**TASK LIST**
(1) In the psql guide, which command switches to the postgres user on Redhat-based systems such as Centos and Fedora?
(2) Name every backslash command in the psql guide's bulleted list of common psql commands, together with what each one does.

Running the PostgreSQL interactive terminal program, called psql, which allows you to interactively enter, edit, and execute SQL commands. At the time of installing postgres to your operating system, it creates an "initial DB" and starts the postgres server domain running. Typically initdb creates a table named "postgres" owned by user "current logged in user name"

At the command line in your operating system, type the following command.

Debian based systems like Ubuntu :
Connect/login as root -

[email protected]:~$ sudo -i -u postgres
[email protected]:~$ psql
psql (9.3.5, server 9.3.6)
Type "help" for help.

Redhat based systems like Centos / Fedora :
Connect/login as root -

[email protected]:~$ su - postgres
[email protected]:~$ psql
psql (9.3.6)  
Type "help" for help.

Windows :
In windows, current user doesn't matter

C:\Program Files\PostgreSQL\9.4\bin>psql -U postgres
Password for user postgres:
psql (9.4.1)
Type "help" for help.

postgres=#

After accessing a PostgreSQL database, you can run SQL queries and more. Here are some common psql commands

  • To view help for psql commands, type \?.
  • To view help for SQL commands, type \h.
  • To view information about the current database connection, type \conninfo.
  • To list the database's tables and their respective owners, type \dt.
  • To list all of the tables, views, and sequences in the database, type \z.
  • To exit the psql program, type \q.

What is psql?

psql is a terminal-based front-end to PostgreSQL. It enables you to type in queries interactively, sent them to PostgreSQL, and see the query results.

psql [option...] [dbname [username]]
Option Description
-a
--echo-all
Print all nonempty input lines to standard output as they are read. This is equivalent to setting the variable ECHO to all.
-A
--no-align
Switches to unaligned output mode.

**AVAILABLE DATA**
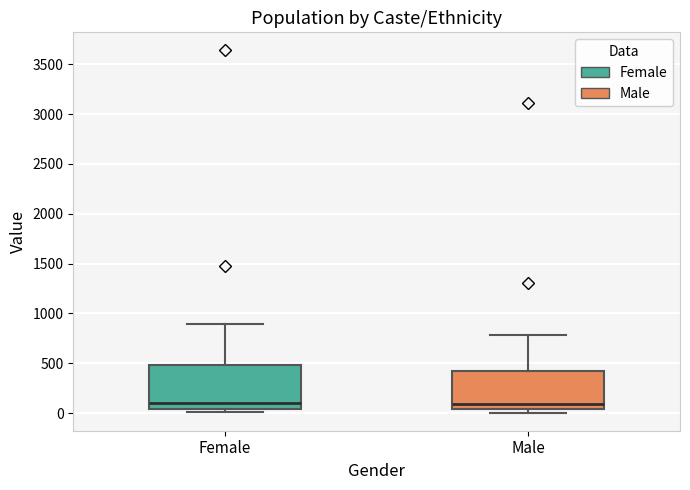

Reading left to right, read every box against the y-axis: the position of its median line, the range the box covers, and the ends of its whiskers. The values are not printed on the chart, so give them approximately, as read against the axis.

Female: median 100, box 50 to 500, whiskers 0 to 900
Male: median 100, box 50 to 400, whiskers 0 to 800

**TASK-BY-TASK SOLUTIONS**
(1) su - postgres

(2)
- \? shows help for psql commands.
- \h shows help for SQL commands.
- \conninfo shows information about the current database connection.
- \dt lists the database's tables and their respective owners.
- \z lists all of the tables, views, and sequences in the database.
- \q exits the psql program.